A Woman of No Importance Review

Yvonne Arnaud Theatre, Guildford – until 2 November 2019

Reviewed by Antonia Hebbert

4****

At first sight this Oscar Wilde play feels like a lighthearted country house comedy. Aristocratic guests exchange classic Wildean witticisms in quick fire succession – it’s amazing how many famous lines there are. It’s all smart and brittle and clever, so much so that you sometimes want to press a pause button to give you time to think about the last one-liner. But in Act II a serious drama emerges, when naïve young Gerald (Tim Gibson) is revealed to be the illegitimate son of predatory Lord Illingworth (Mark Meadows). Gerald’s devoted mother (Katy Stephens) is ‘a fallen woman’, who has lived in shame, while Illingworth has enjoyed every luxury and inherited a title.

It’s almost as if it’s two plays in parallel. Oscar Wilde is suddenly looking here at the gaping inequality of men and women in 19th-century society. It’s hard to imagine now just how powerless women were then, but Katy Stephens as Mrs Arbuthnot manages to convey a sense of a devastated life, without quite falling into melodrama. Meanwhile other characters continue to provide witty Wildean exchanges, led by Emma Amos as the feline Mrs Allonby, who treats relations between men and women as a sort scintillating fencing match, in which a clever woman can more than hold her own.

Some of the funniest moments come from characters who don’t do the brilliant repartee – Liza Goddard is a delight as forgetful Lady Hunstanton, and Roy Hudd (yes, it is he – comedy royalty at 83 years old) is a perfect Reverend Daubeny, assuring everyone of his wife’s wellbeing while revealing more and more about her terrible state of health. Between each act Roy Hudd leads a cheery comic song, which gives time to change Jonathan Fensom’s handsome scenery, but also helps to bridge the different moods of the play.

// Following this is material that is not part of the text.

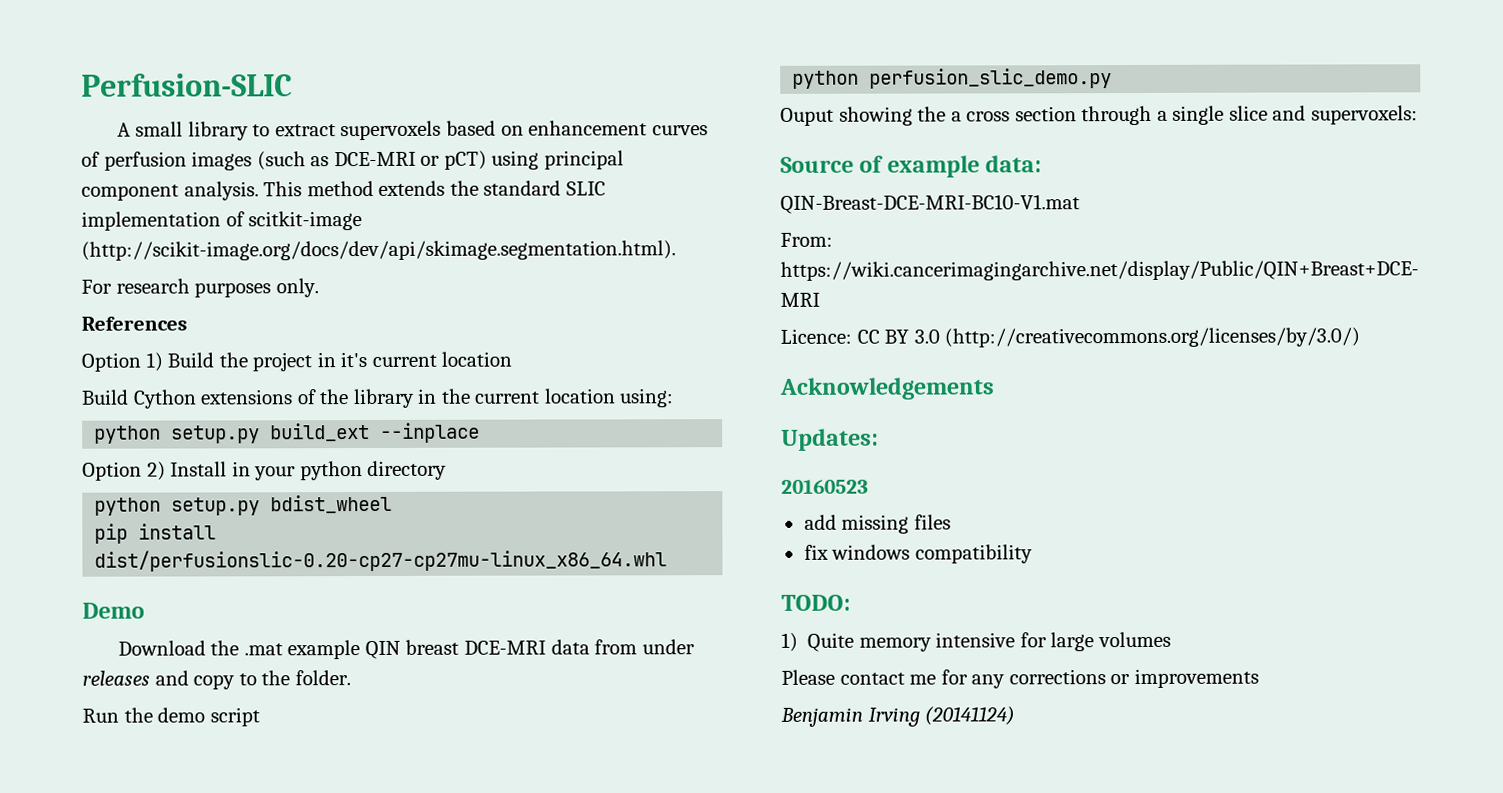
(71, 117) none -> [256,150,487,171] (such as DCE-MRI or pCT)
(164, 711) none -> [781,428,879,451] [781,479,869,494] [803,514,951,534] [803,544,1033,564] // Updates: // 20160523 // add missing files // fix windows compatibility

In the end, Mrs Arbuthnot gets the last word. A very straitlaced American character (Georgia Landers) who has been terribly boring in the witty-repartee side of the play, turns up to save the day on the serious-drama side – she is conveniently a millionaire and is going to marry Gerald. It isn’t at all clear where Wilde stands – he can see society’s wickedness but finds moralising deadly dull; he is drawn to the glamorously bad but makes his Illingworth extraordinarily nasty in the end. It’s all very curious and interesting, and one of a series of Wilde productions by director Dominic Dromgoole.